Bullied at school, acting was a form of escape, she reflects.
Julie Harris (her real name) was brought up with her two elder brothers, Albert and Harry, and originally trained at the Anna Scher Theatre School in London, where many other EastEnders stars such as Sid Owen, Gillian Taylforth and Susan Tully attended.
Aged six, she starred in a West End production of Joseph And The Amazing Technicolor Dreamcoat, and later went on to appear in Grange Hill and EastEnders.
"I never thought at six-years-old I'd be an actress. But the theatre was an environment where there were no bullies, I got loads of attention and I found the place that I loved."
In her late teens and early 20s Patsy had a string of disastrous relationships with men who treated her badly and usually dumped her.
"I had such low self-esteem, so if anyone showed me a bit of attention I fell for them. They treated me badly, but I was a young, silly girl."
At 19 she had Charley. "I was much too young," she reflects, but doesn't want to elaborate on Charley's father or the relationship he has with their child.

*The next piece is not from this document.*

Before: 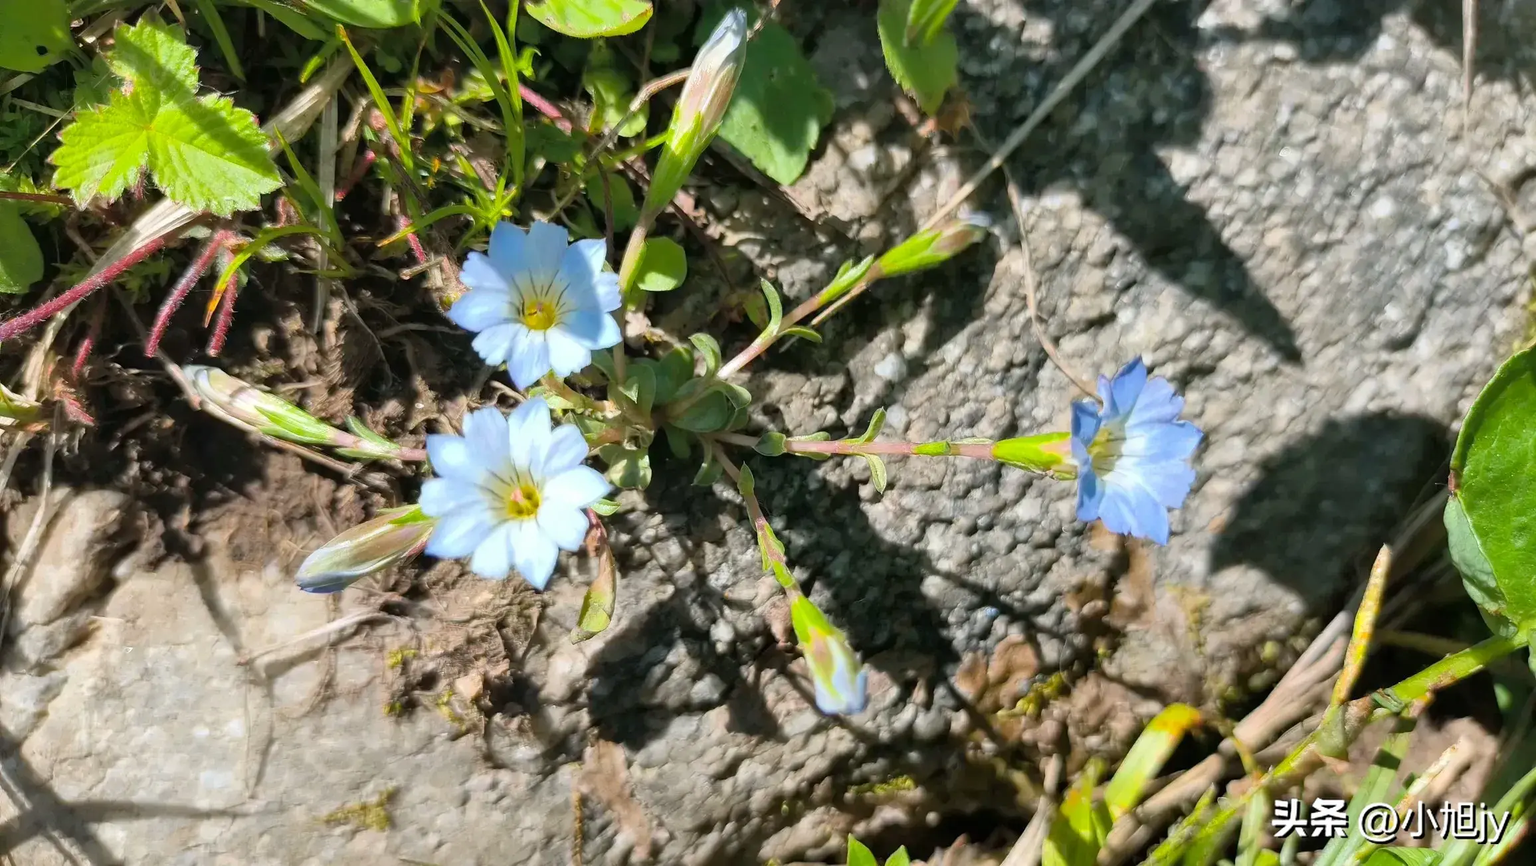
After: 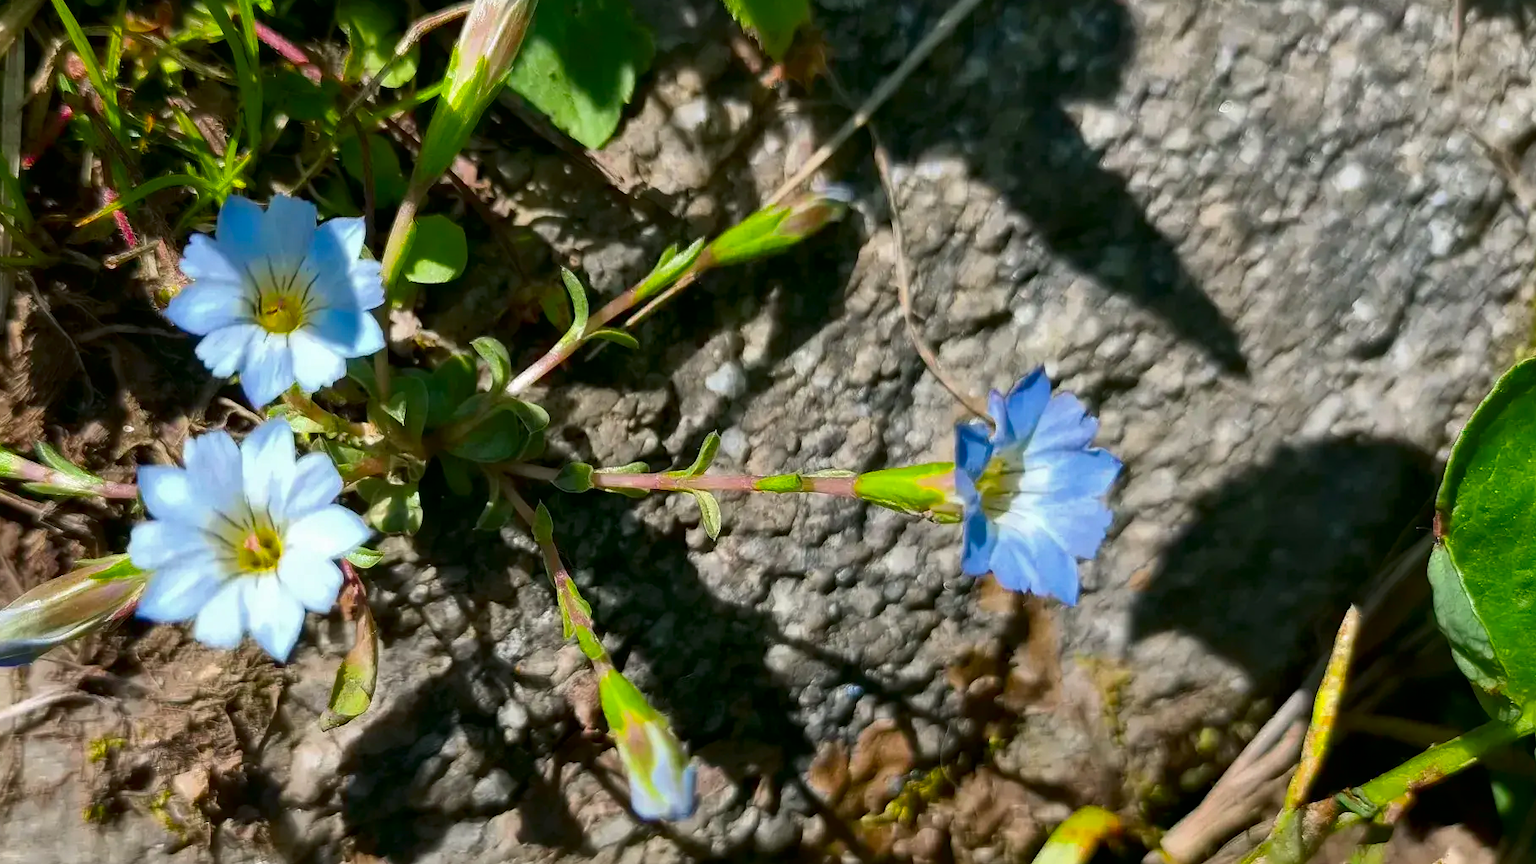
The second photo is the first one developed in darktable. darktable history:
crop and rotate: left 20.74%, top 7.912%, right 0.375%, bottom 13.378%
contrast brightness saturation: brightness -0.25, saturation 0.2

"Charley knows all about my life. There were times when I behaved irresponsibly as a parent but we have a very close relationship and I hope that my experiences will show my kids that alcohol and drugs are not the way. "
She married film director Nick Love in 1998 after a four-year on/off relationship. The marriage only lasted five months, but she still talks of him fondly.
"I can see I was selfish and that neither of us was ready to put in the time and effort it takes to make a relationship work. Nick and I wanted different things. I wanted the perfect family and home, picket fence and all. Meanwhile, Nick was passionate about his career. And I was still in denial about my drinking and drug-taking."
When her relationship with Nick ended she became close to Richard, but that created a rift with her mother, who thought she was throwing herself into another relationship too soon. They didn't speak for five years.
"We've got a far healthier relationship now," she says. "I relied too much on my mum in the early years. I'm a parent and I started to look at what it was all about. She was just being protective. I just went to see her - and that was it."
Today, she's less of a party girl, happy to do the school run, keep house and run her beauty business. She's been clean of drugs and alcohol since September 2004 and still goes to AA meetings regularly.
Has she been tempted off the wagon in that time?
"I do have certain thoughts and triggers which come into my head, but I have enough tools now and enough experience to get myself better. I still like to go out and enjoy myself, but now I have complete freedom. I could be in this room with everyone around me taking drugs and I'd sit here quite happily until I got bored and went home."
As for TV work, she'd rather act than be herself on screen, she says.
"I don't like reality TV," she says. "I've been asked to appear on all of them - the jungle, Celebrity Big Brother. But I think it's degrading. Why would you want to be filmed having a wash? I don't get it."
Offers are still coming in, but Patsy's more choosy now because she doesn't want to be away from the children for too long.
"I hope acting doesn't become a back seat in my life," she reflects. "But for the first time I know that life is about everything around me rather than everything revolving around me."
› All Of Me, by Patsy Palmer, is published by Hodder & Stoughton, priced £16.99.